Peter Heller is a longtime contributor to NPR, a contributing editor at Outside Magazine and Men's Journal, and a frequent contributor to Businessweek. He is an award winning adventure writer and the author of four books of literary nonfiction. He lives in Denver. Heller was born and raised in New York. He attended high school in Vermont and Dartmouth College in New Hampshire where he became an outdoorsman and whitewater kayaker. He traveled the world as an expedition kayaker, writing about challenging descents in the Pamirs, the Tien Shan mountains, the Caucuses, Central America and Peru.At the Iowa Writers' Workshop, where he received an MFA in fiction and poetry, he won a Michener fellowship for his epic poem "The Psalms of Malvine." He has worked as a dishwasher, construction worker, logger, offshore fisherman, kayak instructor, river guide, and world class pizza deliverer. Some of these stories can be found in Set Free in China, Sojourns on the Edge. In the winter of 2002 he joined, on the ground team, the most ambitious whitewater expedition in history as it made its way through the treacherous Tsangpo Gorge in Eastern Tibet. He chronicled what has been called The Last Great Adventure Prize for Outside, and in his book Hell or High Water: Surviving Tibet's Tsangpo River.

The gorge -- three times deeper than the Grand Canyon -- is sacred to Buddhists, and is the inspiration for James Hilton's Shangri La. It is so deep there are tigers and leopards in the bottom and raging 25,000 foot peaks at the top, and so remote and difficult to traverse that a mythical waterfall, sought by explorers since Victorian times, was documented for the first time in 1998 by a team from National Geographic.

The book won a starred review from Publisher's Weekly, was number three on Entertainment Weekly's "Must List" of all pop culture, and a Denver Post review ranked it "up there with any adventure writing ever written."

In December, 2005, on assignment for National Geographic Adventure, he joined the crew of an eco-pirate ship belonging to the radical environmental group the Sea Shepherd Conservation Society as it sailed to Antarctica to hunt down and disrupt the Japanese whaling fleet.

The ship is all black, sails under a jolly Roger, and two days south of Tasmania the engineers came on deck and welded a big blade called the Can Opener to the bow--a weapon designed to gut the hulls of ships. In The Whale Warriors: The Battle at the Bottom of the World to Save the Planet's Largest Mammals, Heller recounts fierce gales, forty foot seas, rammings, near-sinkings, and a committed crew's clear-eyed willingness to die to save a whale.
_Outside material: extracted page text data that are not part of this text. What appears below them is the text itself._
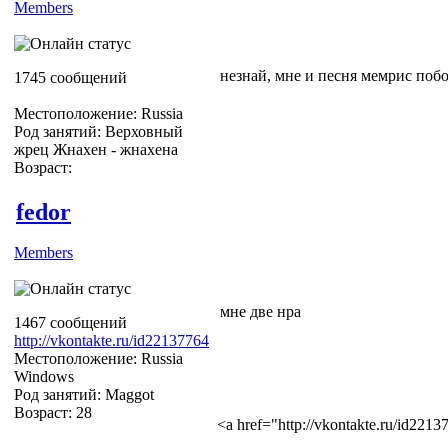
Members
незнай, мне и песня мемрис поб
1745 сообщений
Местоположение: Russia
Род занятий: Верховный
жрец Жнахен - жнахена
Возраст:
fedor
Members
мне две нра
1467 сообщений
http://vkontakte.ru/id22137764
Местоположение: Russia
Windows
Род занятий: Maggot
Возраст: 28
<a href="http://vkontakte.ru/id22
The book was published by Simon and Schuster's Free Press in September, 2007.

In the fall of 2007 Heller was invited by the team who made the acclaimed film The Cove to accompany them in a clandestine filming mission into the guarded dolphin-killing cove in Taiji, Japan. Heller paddled into the inlet with four other surfers while a pod of pilot whales was being slaughtered. He was outfitted with a helmet cam, and the terrible footage can be seen in the movie. The Cove went on to win an Academy Award. Heller wrote about the experience for Men's Journal.
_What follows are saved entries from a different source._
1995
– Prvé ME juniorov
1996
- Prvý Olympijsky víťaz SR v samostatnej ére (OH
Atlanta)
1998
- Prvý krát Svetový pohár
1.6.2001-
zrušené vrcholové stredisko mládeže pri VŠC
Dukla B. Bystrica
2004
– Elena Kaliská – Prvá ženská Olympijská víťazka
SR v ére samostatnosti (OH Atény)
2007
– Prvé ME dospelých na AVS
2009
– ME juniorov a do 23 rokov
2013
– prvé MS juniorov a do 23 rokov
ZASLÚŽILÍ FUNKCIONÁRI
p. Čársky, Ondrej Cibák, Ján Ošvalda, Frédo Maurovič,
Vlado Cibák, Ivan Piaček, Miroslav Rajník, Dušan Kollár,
Heller's most recent memoir, about surfing from California down the coast of Mexico, Kook: What Surfing Taught Me about Love, Life, and Catching the Perfect Wave, was published by The Free Press in 2010. Can a man drop everything in the middle of his life, pick up a surfboard and, apprenticing himself to local masters, learn to ride a big, fast wave in six months? Can he learn to finally love and commit to someone else? Can he care for the oceans, which are in crisis? The answers are in. The book won a starred review from Publisher's Weekly, which called it a "powerful memoir...about love: of a woman, of living, of the sea." It also won the National Outdoor Book Award for Literature.

Heller's debut novel, The Dog Stars, is being published by Knopf in August, 2012. It will also be published by Headline Review in Great Britain and Australia, and Actes Sud in France.